- What to produce
If a line in the listing below contains "SameCoordinates", return that line.

- Data records
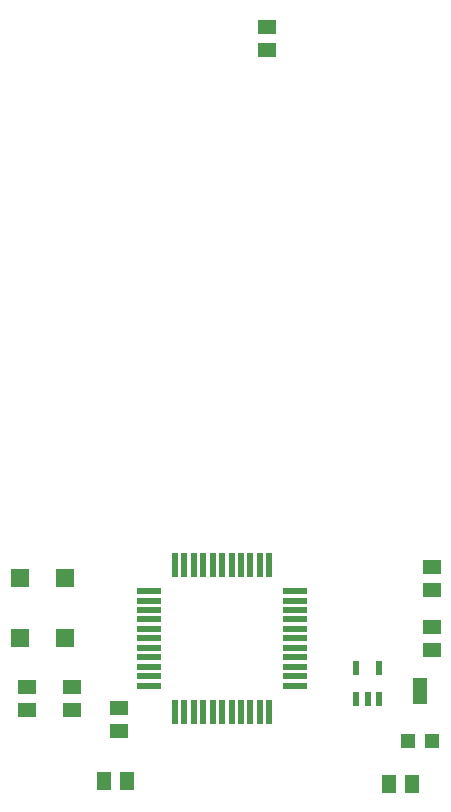
<source format=gtp>
G04 #@! TF.GenerationSoftware,KiCad,Pcbnew,(6.0.8)*
G04 #@! TF.CreationDate,2023-01-01T19:12:14-07:00*
G04 #@! TF.ProjectId,Havoc6295_2_0.kicad_pro,4861766f-6336-4323-9935-5f325f302e6b,rev?*
G04 #@! TF.SameCoordinates,Original*
G04 #@! TF.FileFunction,Paste,Top*
G04 #@! TF.FilePolarity,Positive*
%FSLAX46Y46*%
G04 Gerber Fmt 4.6, Leading zero omitted, Abs format (unit mm)*
G04 Created by KiCad (PCBNEW (6.0.8)) date 2023-01-01 19:12:14*
%MOMM*%
%LPD*%
G01*
G04 APERTURE LIST*
%ADD10R,1.270000X1.270000*%
%ADD11R,1.295400X2.300000*%
%ADD12R,1.500000X1.300000*%
%ADD13R,0.600000X1.200000*%
%ADD14R,1.300000X1.500000*%
%ADD15R,2.000000X0.500000*%
%ADD16R,0.500000X2.000000*%
%ADD17R,1.500000X1.600000*%
G04 APERTURE END LIST*
D10*
X166265100Y-136092600D03*
D11*
X165265100Y-131842600D03*
D10*
X164265100Y-136092600D03*
D12*
X152311100Y-75605600D03*
X152311100Y-77505600D03*
D13*
X159870100Y-132471600D03*
X160820100Y-132471600D03*
X161770100Y-132471600D03*
X161770100Y-129859600D03*
X159870100Y-129859600D03*
D12*
X139738100Y-133263600D03*
X139738100Y-135163600D03*
D14*
X140434100Y-139420600D03*
X138534100Y-139420600D03*
D12*
X135801100Y-131485600D03*
X135801100Y-133385600D03*
X166281100Y-126405600D03*
X166281100Y-128305600D03*
X166281100Y-121325600D03*
X166281100Y-123225600D03*
X131991100Y-133385600D03*
X131991100Y-131485600D03*
D14*
X162664100Y-139674600D03*
X164564100Y-139674600D03*
D15*
X142301100Y-123355600D03*
X142301100Y-124155600D03*
X142301100Y-124955600D03*
X142301100Y-125755600D03*
X142301100Y-126555600D03*
X142301100Y-127355600D03*
X142301100Y-128155600D03*
X142301100Y-128955600D03*
X142301100Y-129755600D03*
X142301100Y-130555600D03*
X142301100Y-131355600D03*
D16*
X144501100Y-133555600D03*
X145301100Y-133555600D03*
X146101100Y-133555600D03*
X146901100Y-133555600D03*
X147701100Y-133555600D03*
X148501100Y-133555600D03*
X149301100Y-133555600D03*
X150101100Y-133555600D03*
X150901100Y-133555600D03*
X151701100Y-133555600D03*
X152501100Y-133555600D03*
D15*
X154701100Y-131355600D03*
X154701100Y-130555600D03*
X154701100Y-129755600D03*
X154701100Y-128955600D03*
X154701100Y-128155600D03*
X154701100Y-127355600D03*
X154701100Y-126555600D03*
X154701100Y-125755600D03*
X154701100Y-124955600D03*
X154701100Y-124155600D03*
X154701100Y-123355600D03*
D16*
X152501100Y-121155600D03*
X151701100Y-121155600D03*
X150901100Y-121155600D03*
X150101100Y-121155600D03*
X149301100Y-121155600D03*
X148501100Y-121155600D03*
X147701100Y-121155600D03*
X146901100Y-121155600D03*
X146101100Y-121155600D03*
X145301100Y-121155600D03*
X144501100Y-121155600D03*
D17*
X131361100Y-122265600D03*
X131361100Y-127365600D03*
X135161100Y-127365600D03*
X135161100Y-122265600D03*
M02*

</source>
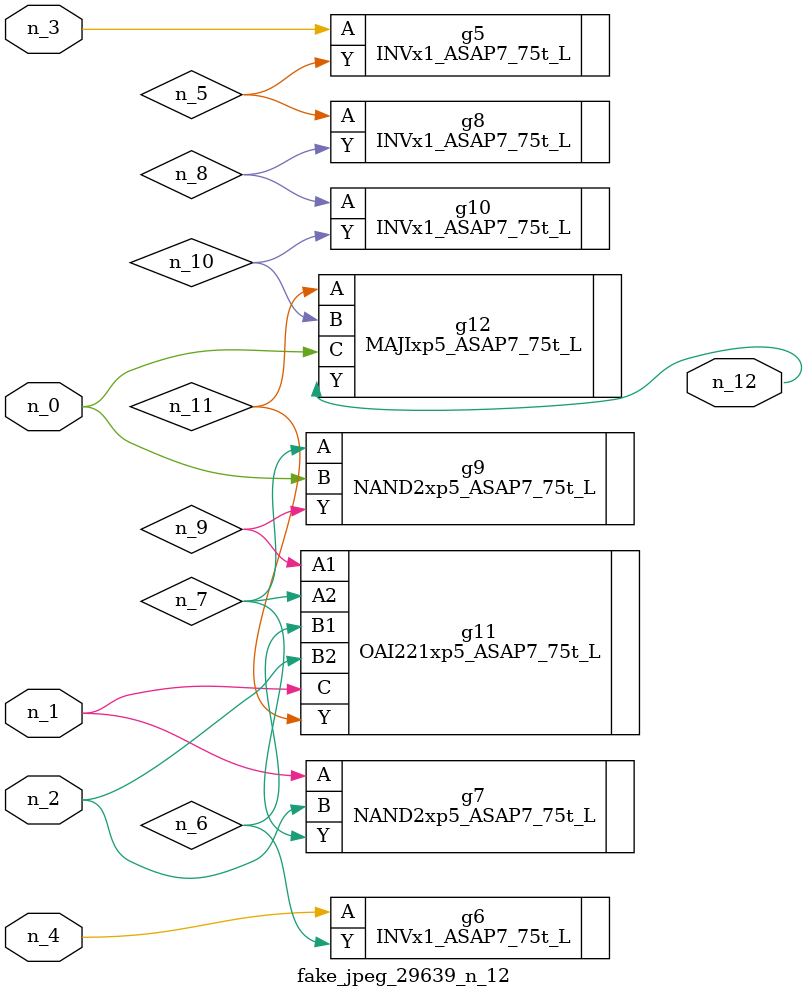
<source format=v>
module fake_jpeg_29639_n_12 (n_3, n_2, n_1, n_0, n_4, n_12);

input n_3;
input n_2;
input n_1;
input n_0;
input n_4;

output n_12;

wire n_11;
wire n_10;
wire n_8;
wire n_9;
wire n_6;
wire n_5;
wire n_7;

INVx1_ASAP7_75t_L g5 ( 
.A(n_3),
.Y(n_5)
);

INVx1_ASAP7_75t_L g6 ( 
.A(n_4),
.Y(n_6)
);

NAND2xp5_ASAP7_75t_L g7 ( 
.A(n_1),
.B(n_2),
.Y(n_7)
);

INVx1_ASAP7_75t_L g8 ( 
.A(n_5),
.Y(n_8)
);

INVx1_ASAP7_75t_L g10 ( 
.A(n_8),
.Y(n_10)
);

NAND2xp5_ASAP7_75t_L g9 ( 
.A(n_7),
.B(n_0),
.Y(n_9)
);

OAI221xp5_ASAP7_75t_L g11 ( 
.A1(n_9),
.A2(n_7),
.B1(n_6),
.B2(n_2),
.C(n_1),
.Y(n_11)
);

MAJIxp5_ASAP7_75t_L g12 ( 
.A(n_11),
.B(n_10),
.C(n_0),
.Y(n_12)
);


endmodule
</source>
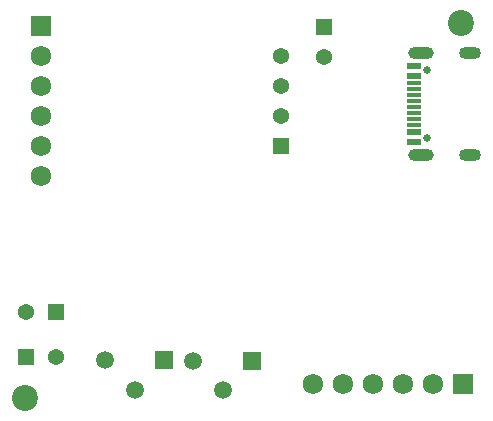
<source format=gbr>
G04*
G04 #@! TF.GenerationSoftware,Altium Limited,Altium Designer,24.1.2 (44)*
G04*
G04 Layer_Color=255*
%FSLAX25Y25*%
%MOIN*%
G70*
G04*
G04 #@! TF.SameCoordinates,EBF418CC-EE97-4C3D-AA47-A42144AD25BC*
G04*
G04*
G04 #@! TF.FilePolarity,Positive*
G04*
G01*
G75*
%ADD53C,0.08661*%
%ADD54R,0.05937X0.05937*%
%ADD55C,0.05937*%
%ADD56C,0.05394*%
%ADD57R,0.05394X0.05394*%
%ADD58R,0.05394X0.05394*%
%ADD59R,0.06791X0.06791*%
%ADD60C,0.06791*%
%ADD61R,0.06791X0.06791*%
%ADD62C,0.02559*%
%ADD63O,0.07284X0.04134*%
%ADD64O,0.08465X0.04134*%
%ADD66R,0.04528X0.02362*%
%ADD67R,0.04528X0.01181*%
D53*
X132500Y128500D02*
D03*
X278000Y253500D02*
D03*
D54*
X208342Y140843D02*
D03*
X179000Y141000D02*
D03*
D55*
X198500Y131000D02*
D03*
X188657Y140843D02*
D03*
X169157Y131157D02*
D03*
X159315Y141000D02*
D03*
D56*
X133000Y157000D02*
D03*
X143000Y142000D02*
D03*
X218000Y222500D02*
D03*
Y232500D02*
D03*
Y242500D02*
D03*
X232139Y242000D02*
D03*
D57*
X143000Y157000D02*
D03*
X133000Y142000D02*
D03*
X218000Y212500D02*
D03*
D58*
X232139Y252000D02*
D03*
D59*
X138000Y252500D02*
D03*
D60*
Y242500D02*
D03*
Y232500D02*
D03*
Y222500D02*
D03*
Y212500D02*
D03*
Y202500D02*
D03*
X268500Y133000D02*
D03*
X258500D02*
D03*
X248500D02*
D03*
X238500D02*
D03*
X228500D02*
D03*
D61*
X278500D02*
D03*
D62*
X266512Y237878D02*
D03*
Y215122D02*
D03*
D63*
X281000Y209492D02*
D03*
Y243508D02*
D03*
D64*
X264543Y209492D02*
D03*
Y243508D02*
D03*
D66*
X262319Y213902D02*
D03*
Y217051D02*
D03*
Y235949D02*
D03*
Y239098D02*
D03*
D67*
Y219610D02*
D03*
Y221579D02*
D03*
Y223547D02*
D03*
Y225516D02*
D03*
Y227484D02*
D03*
Y229453D02*
D03*
Y231421D02*
D03*
Y233390D02*
D03*
M02*

</source>
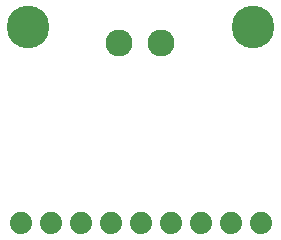
<source format=gbr>
G04 EAGLE Gerber RS-274X export*
G75*
%MOMM*%
%FSLAX34Y34*%
%LPD*%
%INSoldermask Bottom*%
%IPPOS*%
%AMOC8*
5,1,8,0,0,1.08239X$1,22.5*%
G01*
%ADD10C,2.286000*%
%ADD11C,3.617600*%
%ADD12C,1.879600*%


D10*
X102650Y177800D03*
X137650Y177800D03*
D11*
X25400Y191770D03*
X215900Y191770D03*
D12*
X222250Y25400D03*
X196850Y25400D03*
X171450Y25400D03*
X146050Y25400D03*
X120650Y25400D03*
X95250Y25400D03*
X69850Y25400D03*
X44450Y25400D03*
X19050Y25400D03*
M02*

</source>
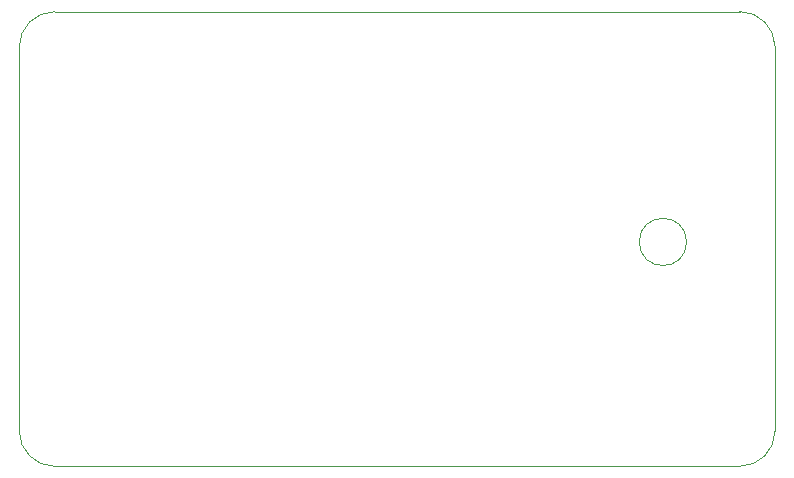
<source format=gbr>
%TF.GenerationSoftware,KiCad,Pcbnew,8.0.0*%
%TF.CreationDate,2024-09-30T23:01:36+02:00*%
%TF.ProjectId,TTGOPager,5454474f-5061-4676-9572-2e6b69636164,rev?*%
%TF.SameCoordinates,Original*%
%TF.FileFunction,Profile,NP*%
%FSLAX46Y46*%
G04 Gerber Fmt 4.6, Leading zero omitted, Abs format (unit mm)*
G04 Created by KiCad (PCBNEW 8.0.0) date 2024-09-30 23:01:36*
%MOMM*%
%LPD*%
G01*
G04 APERTURE LIST*
%TA.AperFunction,Profile*%
%ADD10C,0.050000*%
%TD*%
G04 APERTURE END LIST*
D10*
X172000000Y-50000000D02*
G75*
G02*
X168000000Y-50000000I-2000000J0D01*
G01*
X168000000Y-50000000D02*
G75*
G02*
X172000000Y-50000000I2000000J0D01*
G01*
X176500000Y-30500000D02*
X118499998Y-30500000D01*
X179500000Y-66000002D02*
X179500000Y-33500000D01*
X118499998Y-69000002D02*
X176500000Y-69000002D01*
X115499998Y-33500000D02*
X115499998Y-66000002D01*
X115499998Y-33500000D02*
G75*
G02*
X118499998Y-30500000I3000001J-1D01*
G01*
X118499998Y-69000002D02*
G75*
G02*
X115499998Y-66000002I1J3000001D01*
G01*
X179500000Y-66000002D02*
G75*
G02*
X176500000Y-69000002I-3000001J1D01*
G01*
X176500000Y-30500000D02*
G75*
G02*
X179500000Y-33500000I0J-3000000D01*
G01*
M02*

</source>
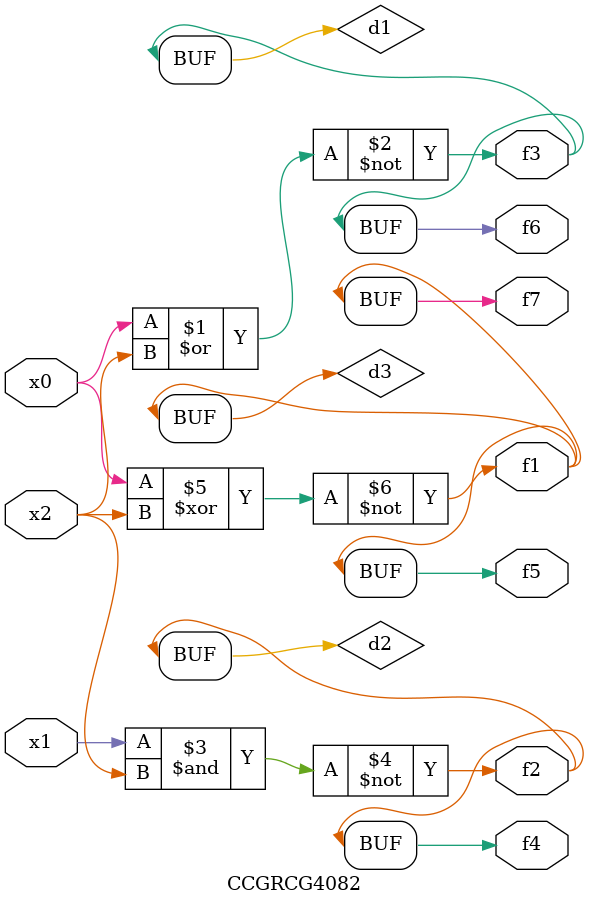
<source format=v>
module CCGRCG4082(
	input x0, x1, x2,
	output f1, f2, f3, f4, f5, f6, f7
);

	wire d1, d2, d3;

	nor (d1, x0, x2);
	nand (d2, x1, x2);
	xnor (d3, x0, x2);
	assign f1 = d3;
	assign f2 = d2;
	assign f3 = d1;
	assign f4 = d2;
	assign f5 = d3;
	assign f6 = d1;
	assign f7 = d3;
endmodule

</source>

- Your response
G04 #@! TF.SameCoordinates,Original*
G04 #@! TF.SameCoordinates,EBF418CC-EE97-4C3D-AA47-A42144AD25BC*
%TF.SameCoordinates,Original*%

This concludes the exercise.